[User interface change data]
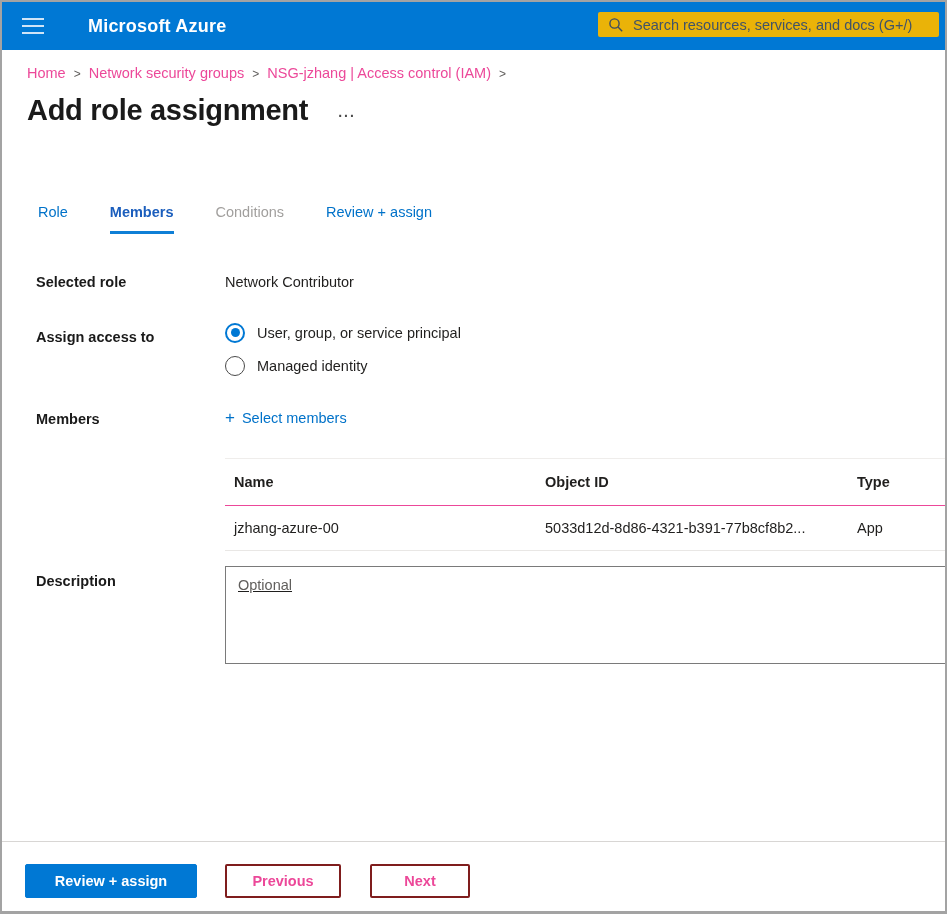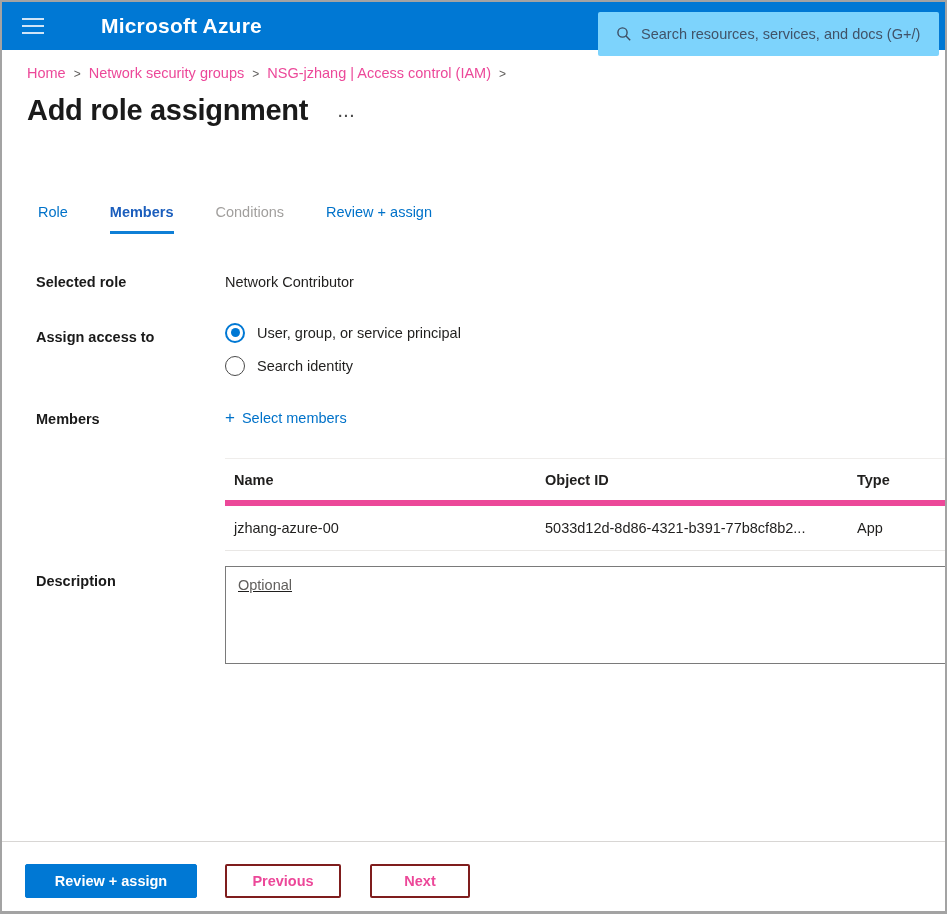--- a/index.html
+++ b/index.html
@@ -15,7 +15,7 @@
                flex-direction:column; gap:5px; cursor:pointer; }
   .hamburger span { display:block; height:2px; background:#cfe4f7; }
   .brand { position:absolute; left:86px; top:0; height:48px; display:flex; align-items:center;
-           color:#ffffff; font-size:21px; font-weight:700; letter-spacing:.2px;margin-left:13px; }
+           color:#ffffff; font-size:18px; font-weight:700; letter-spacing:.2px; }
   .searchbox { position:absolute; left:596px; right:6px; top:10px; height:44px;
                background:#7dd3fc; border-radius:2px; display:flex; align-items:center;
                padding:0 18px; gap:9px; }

-- What you will do --
Wherever a line of the records above contains the string "ffffff", copy that line out.

-- Solution --
-           color:#ffffff; font-size:21px; font-weight:700; letter-spacing:.2px;margin-left:13px; }
+           color:#ffffff; font-size:18px; font-weight:700; letter-spacing:.2px; }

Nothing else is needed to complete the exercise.